Fue una lluvia de golpes, una sinfonía de violencia brutal y calculada. Un puñetazo directo a la garganta, una patada giratoria a la rodilla, un codazo a las costillas. Cada golpe con la fuerza suficiente para derribar a un ogro. Cada uno ejecutado a una velocidad que debería ser físicamente inalcanzable.

Y, sin embargo, Mayron resistía.

No era él quien se movía. Era su armadura. Era una danza de muerte y tecnología. El puño de Dren se detuvo a un centímetro de su rostro, repelido por un destello azul del guante de Mayron. La patada que buscaba romper su pierna fue desviada por un pulso gravitacional de la bota. El codazo a las costillas impactó contra un escudo de energía translúcida que brotó del peto con un zumbido agudo.

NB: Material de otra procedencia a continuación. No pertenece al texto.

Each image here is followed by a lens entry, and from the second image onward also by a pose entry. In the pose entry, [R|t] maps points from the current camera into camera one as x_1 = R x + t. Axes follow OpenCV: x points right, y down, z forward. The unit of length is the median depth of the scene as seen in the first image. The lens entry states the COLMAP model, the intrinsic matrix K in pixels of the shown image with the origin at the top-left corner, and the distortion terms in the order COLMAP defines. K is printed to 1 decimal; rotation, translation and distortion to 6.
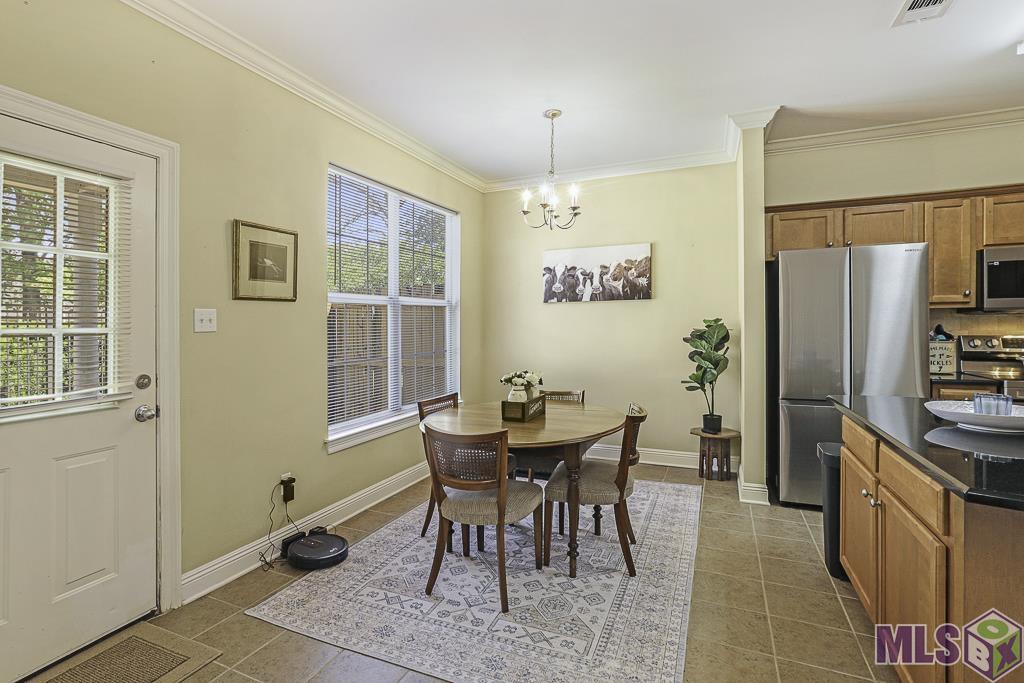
lens RADIAL K [[503.2, 0, 485.9], [0, 503.2, 321.0], [0, 0, 1]] dist [-0.011495, 0.000100]
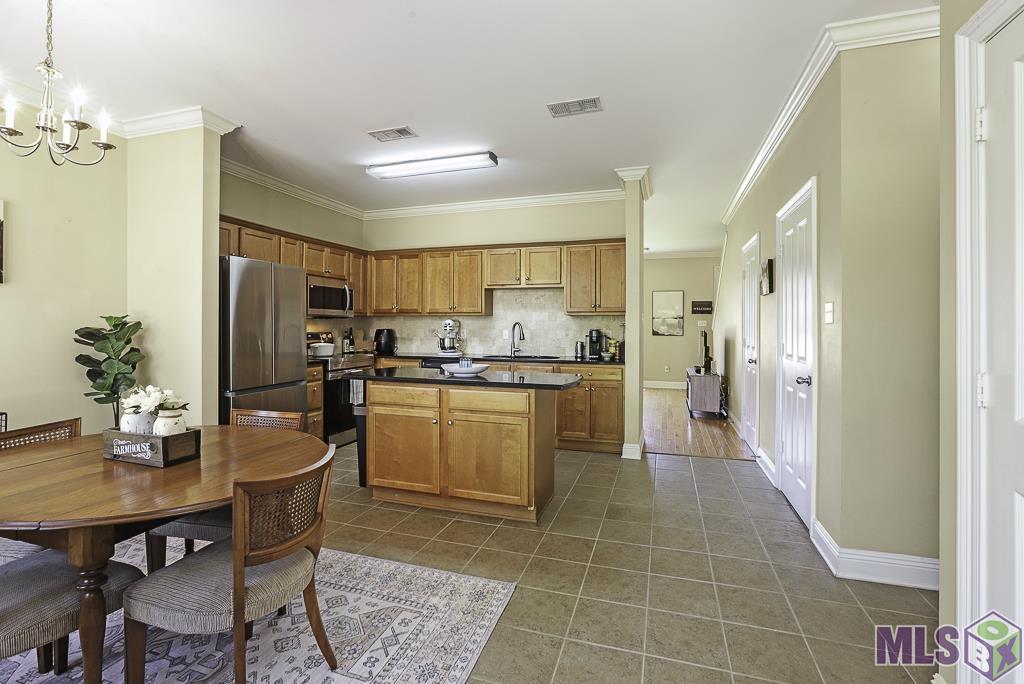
lens RADIAL K [[469.7, 0, 510.1], [0, 469.7, 325.1], [0, 0, 1]] dist [-0.047178, 0.017461]
pose [[-0.122783, 0.009224, 0.992391, -0.451327], [-0.006893, 0.999925, -0.010147, 0.015505], [-0.992410, -0.008086, -0.122710, 0.490409]]
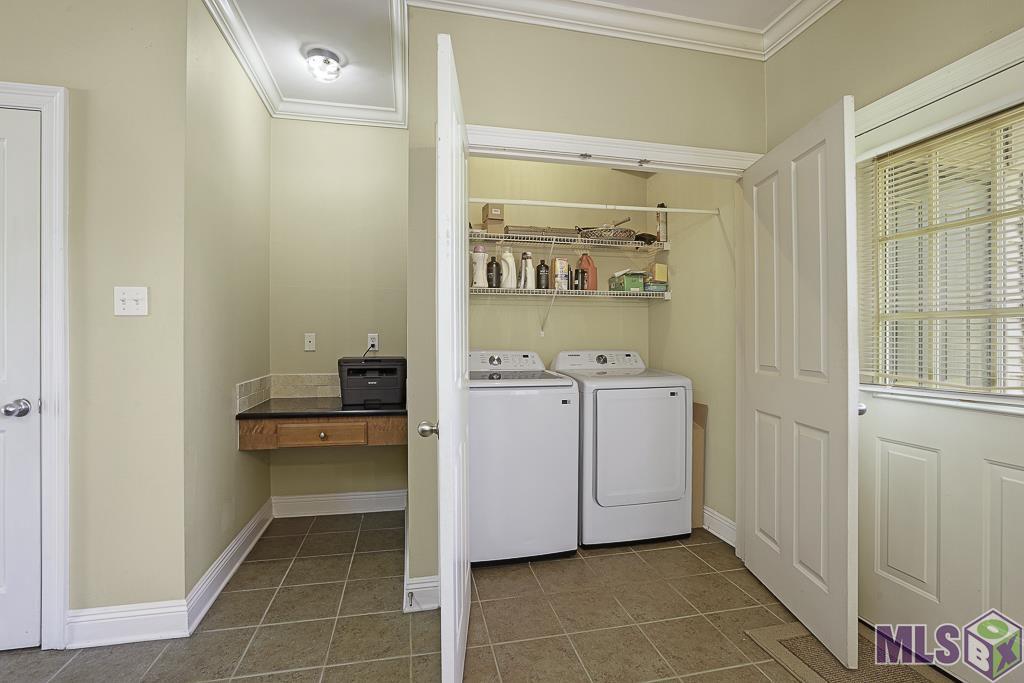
lens RADIAL K [[477.1, 0, 513.6], [0, 477.1, 336.0], [0, 0, 1]] dist [-0.048322, 0.025099]
pose [[-0.795506, 0.003877, -0.605933, 0.140937], [0.007454, 0.999966, -0.003388, 0.028667], [0.605900, -0.007212, -0.795508, 0.587379]]
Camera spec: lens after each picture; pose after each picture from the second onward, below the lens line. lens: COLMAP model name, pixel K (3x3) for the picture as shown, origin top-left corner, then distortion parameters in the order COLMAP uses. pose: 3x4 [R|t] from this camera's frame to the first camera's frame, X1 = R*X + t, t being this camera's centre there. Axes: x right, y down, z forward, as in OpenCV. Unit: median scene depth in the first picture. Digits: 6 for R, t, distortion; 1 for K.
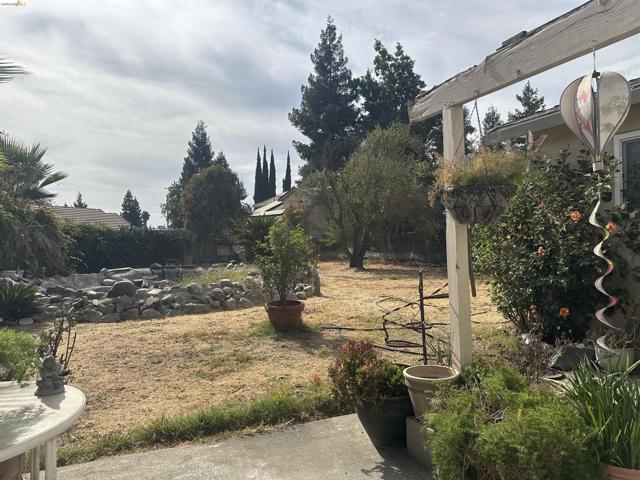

Era la furia contra la fórmula. La agresividad ilimitada de Dren chocaba una y otra vez contra las defensas pre-programadas de Mayron. La plataforma de obsidiana temblaba. Cada impacto de Dren dejaba un pequeño cráter en el suelo, cada esquiva de Mayron creaba un destello de contramagia activada. Pero Elizabeth notó algo: cada vez que una de las gemas de Mayron brillaba, su luz se volvía un poco más tenue.

La armadura, por muy avanzada que fuera, tenía un límite. Y Dren lo estaba buscando con una paciencia depredadora.

Mayron, el genio, el prodigio, sintió por primera vez en su vida una emoción que casi había olvidado: la frustración. Su estrategia defensiva era impecable, pero finita. La energía de las gemas se agotaba con cada golpe repelido, con cada esquiva forzada. Estaba en una cuenta atrás, y la estamina de Dren parecía tan ilimitada como el océano.

Tenía que cambiar de táctica.

Aprovechando una fracción de segundo mientras Dren reposicionaba su ataque, la gema del cinturón de Mayron brilló con una luz blanca. Una onda de choque expansiva, no dañina pero inmensamente potente, estalló desde su cintura, obligando a Dren a retroceder varios metros para mantener el equilibrio.